Looking at the diagnostic plots, we see that residuals are highly skewed. In the residual vs. Fitted plot and in the Residuals vs. Leverage plots, observation 45 is an influential outlier. This observation is corresponds to the nation of Cyprus with has a PropMD = 3.32% , TotExp is 40,749 per capita which has a life expectancy of over 80 year. The removal of Cyprus will improve the model R-squared substantially.
whoMinusCyprus = who[-45,]
modExCyprus = lm( LifeExp ~ PropMD + TotExp + PropMD * TotExp, data = whoMinusCyprus )
summary(modExCyprus)
##
## Call:
## lm(formula = LifeExp ~ PropMD + TotExp + PropMD * TotExp, data = whoMinusCyprus)
##
## Residuals:
## Min 1Q Median 3Q Max
## -19.6078 -4.5469 0.6976 6.1319 12.6637
##
## Coefficients:
## Estimate Std. Error t value Pr(>|t|)
## (Intercept) 5.946e+01 8.516e-01 69.823 < 2e-16 ***
## PropMD 4.482e+03 4.927e+02 9.098 < 2e-16 ***
## TotExp 8.102e-05 8.099e-06 10.004 < 2e-16 ***
## PropMD:TotExp -1.608e-02 1.943e-03 -8.276 2.47e-14 ***
## ---
## Signif. codes: 0 '***' 0.001 '**' 0.01 '*' 0.05 '.' 0.1 ' ' 1
##
## Residual standard error: 7.811 on 185 degrees of freedom
## Multiple R-squared: 0.4888, Adjusted R-squared: 0.4805
## F-statistic: 58.96 on 3 and 185 DF, p-value: < 2.2e-16
hist(modExCyprus$residuals)
In the above, we see that modExCyprus explained 48.8% of the variance whereas mod3 explains only 35.7% of the variance.
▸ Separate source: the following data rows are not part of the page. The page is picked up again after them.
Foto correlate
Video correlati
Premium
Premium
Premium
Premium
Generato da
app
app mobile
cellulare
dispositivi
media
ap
This change in R-2 confirms the significance of removing the outlier Cyprus.
We now examine the prediction of the multiple regression model when PropMD = 0.03 and TotExp = 14.
new.data2 = data.frame( PropMD = c(0.03), TotExp = c(14))
( p2 = predict(mod3, new.data2) )
## 1
## 107.696
The predicted life expectancy is 107.7 years which is unrealistic because no country is every likely to reach this life expectancy within the 21th century even with gradual improvements in medical care.